La perte d’activité resterait toutefois substantielle fin 2022, de l’ordre de 3 points dans notre scénario central en écart à une projection d’avant-crise. Cette perte traduirait en partie un déficit de demande mais aussi une réduction du potentiel d’activité sous l’effet de la crise. D’une part, la chute de l’investissement limiterait l’accumulation du capital. D’autre part, nous supposons que le choc sur le marché du travail et les défaillances d’entreprises affecteront la productivité globale de l’économie (cf. infra). La perte d’activité se décomposerait ainsi à parts approximativement égales entre une perte de PIB potentiel et un creusement de l’« output gap », l’écart de production conjoncturel. Au-delà de cette perte en niveau, la croissance potentielle ne serait en revanche pas affectée.

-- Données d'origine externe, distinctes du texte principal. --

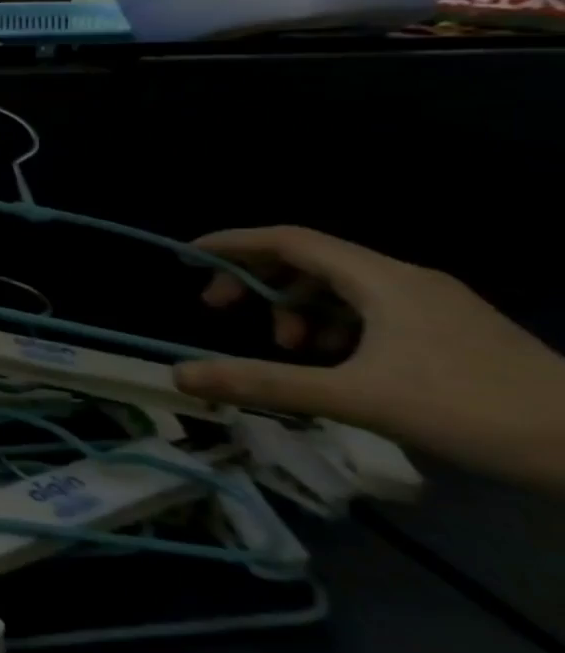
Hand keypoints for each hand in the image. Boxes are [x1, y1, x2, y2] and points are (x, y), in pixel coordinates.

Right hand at [174, 226, 564, 493]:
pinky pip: (370, 310)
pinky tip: (333, 361)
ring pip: (340, 288)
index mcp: (382, 280)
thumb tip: (179, 374)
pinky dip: (333, 326)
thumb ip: (263, 382)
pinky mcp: (450, 331)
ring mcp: (433, 305)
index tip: (188, 258)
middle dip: (258, 282)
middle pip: (310, 261)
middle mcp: (405, 279)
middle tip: (222, 311)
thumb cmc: (473, 412)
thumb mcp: (356, 399)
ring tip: (286, 349)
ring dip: (296, 310)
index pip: (289, 240)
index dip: (233, 243)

L’arbitrage épargne-consommation sera essentiel pour le rythme de la reprise économique d’ici 2022
Les mesures de confinement du début 2020 imposent des contraintes très fortes sur la consommation des ménages. Conjugué à la résistance relative des revenus (cf. infra), leur taux d’épargne devrait donc très fortement augmenter. Il pourrait ainsi être proche de 20 % au premier trimestre et atteindre un pic de l’ordre de 30 % au deuxième trimestre, contre environ 15 % en moyenne sur l’année 2019.